The fund distributes the proceeds of property seized in law-enforcement asset forfeitures, primarily from those suspected of drug crimes. No arrest is even required, and the standard of proof is significantly less than in a criminal case, making it a favorite tool of police and prosecutors. Carrying excess cash? It can be confiscated if officials can convince a judge the funds came from drug trafficking. Caught driving with a marijuana cigarette? Your car can be hauled away.

Between 1989 and 2010, U.S. attorneys seized at least $12.6 billion in assets, with the fund growing sixfold in just two decades, and from $2.9 billion to $4.4 billion in 2012 alone.

The states were quick to jump on the forfeiture bandwagon, and Florida was no exception.
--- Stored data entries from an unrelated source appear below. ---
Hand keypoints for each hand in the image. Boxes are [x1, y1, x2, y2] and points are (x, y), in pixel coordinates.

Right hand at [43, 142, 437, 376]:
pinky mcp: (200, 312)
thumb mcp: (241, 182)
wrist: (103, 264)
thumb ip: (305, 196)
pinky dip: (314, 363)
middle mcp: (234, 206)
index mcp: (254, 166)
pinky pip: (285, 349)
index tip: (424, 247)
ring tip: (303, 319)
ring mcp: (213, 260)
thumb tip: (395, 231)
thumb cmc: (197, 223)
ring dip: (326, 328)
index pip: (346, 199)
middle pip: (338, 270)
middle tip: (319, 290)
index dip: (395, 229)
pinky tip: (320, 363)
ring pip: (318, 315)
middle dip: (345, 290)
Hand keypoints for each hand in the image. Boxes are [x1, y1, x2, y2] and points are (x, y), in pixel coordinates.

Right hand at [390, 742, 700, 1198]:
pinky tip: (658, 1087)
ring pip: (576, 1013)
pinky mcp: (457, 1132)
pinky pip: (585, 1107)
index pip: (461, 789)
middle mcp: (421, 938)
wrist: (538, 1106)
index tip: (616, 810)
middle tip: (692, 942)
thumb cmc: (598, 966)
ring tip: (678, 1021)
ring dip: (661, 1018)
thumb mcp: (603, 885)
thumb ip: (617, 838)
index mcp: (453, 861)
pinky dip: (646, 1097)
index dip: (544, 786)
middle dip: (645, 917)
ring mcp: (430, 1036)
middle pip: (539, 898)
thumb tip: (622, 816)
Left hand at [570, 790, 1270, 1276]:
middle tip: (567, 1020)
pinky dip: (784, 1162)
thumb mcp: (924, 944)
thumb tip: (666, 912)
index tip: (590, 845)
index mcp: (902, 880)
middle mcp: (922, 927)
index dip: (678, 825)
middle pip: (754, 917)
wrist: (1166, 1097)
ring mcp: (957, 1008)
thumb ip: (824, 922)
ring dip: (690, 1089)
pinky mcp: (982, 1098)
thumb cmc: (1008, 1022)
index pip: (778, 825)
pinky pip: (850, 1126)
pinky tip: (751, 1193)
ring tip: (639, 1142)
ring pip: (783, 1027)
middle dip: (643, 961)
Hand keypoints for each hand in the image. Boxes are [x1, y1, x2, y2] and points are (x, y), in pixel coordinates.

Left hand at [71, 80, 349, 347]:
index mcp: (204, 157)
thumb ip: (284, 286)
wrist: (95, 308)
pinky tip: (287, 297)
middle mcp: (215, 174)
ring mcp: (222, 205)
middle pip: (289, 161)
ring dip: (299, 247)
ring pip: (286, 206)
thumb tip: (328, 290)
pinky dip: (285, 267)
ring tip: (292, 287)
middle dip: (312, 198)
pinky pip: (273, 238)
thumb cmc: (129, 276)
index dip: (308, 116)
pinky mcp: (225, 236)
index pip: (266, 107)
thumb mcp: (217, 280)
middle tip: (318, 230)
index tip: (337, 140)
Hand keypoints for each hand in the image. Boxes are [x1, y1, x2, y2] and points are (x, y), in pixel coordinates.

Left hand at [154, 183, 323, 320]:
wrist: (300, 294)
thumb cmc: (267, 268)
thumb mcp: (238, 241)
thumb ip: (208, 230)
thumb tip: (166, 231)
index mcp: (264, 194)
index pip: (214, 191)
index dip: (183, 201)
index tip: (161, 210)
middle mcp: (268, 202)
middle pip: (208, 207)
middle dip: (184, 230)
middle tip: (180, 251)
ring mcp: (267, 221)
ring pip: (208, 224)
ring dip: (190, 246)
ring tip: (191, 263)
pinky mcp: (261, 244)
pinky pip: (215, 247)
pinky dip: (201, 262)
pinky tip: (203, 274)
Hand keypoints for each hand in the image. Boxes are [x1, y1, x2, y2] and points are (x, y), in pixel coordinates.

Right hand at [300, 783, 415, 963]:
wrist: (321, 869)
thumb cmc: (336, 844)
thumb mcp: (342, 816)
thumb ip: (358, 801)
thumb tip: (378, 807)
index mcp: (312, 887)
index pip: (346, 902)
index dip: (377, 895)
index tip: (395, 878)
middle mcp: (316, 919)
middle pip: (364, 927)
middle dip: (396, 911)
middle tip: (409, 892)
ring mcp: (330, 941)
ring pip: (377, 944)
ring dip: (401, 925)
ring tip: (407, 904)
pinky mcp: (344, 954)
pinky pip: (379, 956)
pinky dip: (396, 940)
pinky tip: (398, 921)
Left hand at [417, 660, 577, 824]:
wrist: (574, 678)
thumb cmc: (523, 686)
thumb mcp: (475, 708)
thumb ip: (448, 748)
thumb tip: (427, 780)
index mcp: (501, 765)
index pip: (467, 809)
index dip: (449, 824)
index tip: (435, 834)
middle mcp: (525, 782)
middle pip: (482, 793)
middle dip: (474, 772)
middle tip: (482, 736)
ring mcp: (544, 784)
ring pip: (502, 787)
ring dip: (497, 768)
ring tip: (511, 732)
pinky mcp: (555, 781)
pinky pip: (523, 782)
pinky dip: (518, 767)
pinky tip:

According to a 2010 Institute for Justice study, Florida law-enforcement agencies seized $104 million in assets between 2001 and 2003.

Florida’s Contraband Forfeiture Act lets the sheriffs and other local law-enforcement agencies keep 85 percent of the value of the property they seize, with the remainder given to charities — doubtless buying considerable good will for the elected sheriffs at campaign time.

Where does the money go? In 2003, it was reported that top Tampa police officials kept a 43-vehicle fleet of captured cars that included five Lincoln Navigators, a pair of Ford Expeditions, a BMW, a Lexus and — former Police Chief Bennie Holder’s personal favorite — a $38,000 Chevy Tahoe.

More recently, federal officials froze nearly $30 million that had been seized by police in tiny Bal Harbor (population 2,574), after the department was found spending the money on a $100,000 35-foot boat with three Mercury outboards, a $7,000 police chiefs’ banquet, a $15,000 laser virtual firing range and an “anti-drug beach bash,” with a reported price tag of $21,000.

In the Broward County town of Sunrise, millions in soon-to-be-forfeited cash led narcotics officers to lure international drug buyers into suburban restaurants so the department could confiscate $6 million in just two years. Much of the money went for police overtime in coordinating the seizures, with one narcotics detective in 2012 bringing home a combined salary and overtime of $183,156 — more than his chief of police earned.

Law enforcement should be about protecting the public, not pocketing profits. The Niagara of forfeited money flowing into sheriffs’ offices and police departments distorts the police mission — and, in the case of Florida’s Amendment 2, has blinded some law-enforcement administrators to the compassionate benefits of medical marijuana.

No amount of money justifies turning otherwise law-abiding patients into criminals or forcing sick people into the illicit drug market, where their dollars support drug cartels and criminal gangs. The only risk posed by Amendment 2 is to the police administrators’ bottom lines.

Ray Strack, who worked 27 years as a U.S. Customs special agent, is the principal Florida spokesperson for Law Enforcement Against Prohibition, a national organization.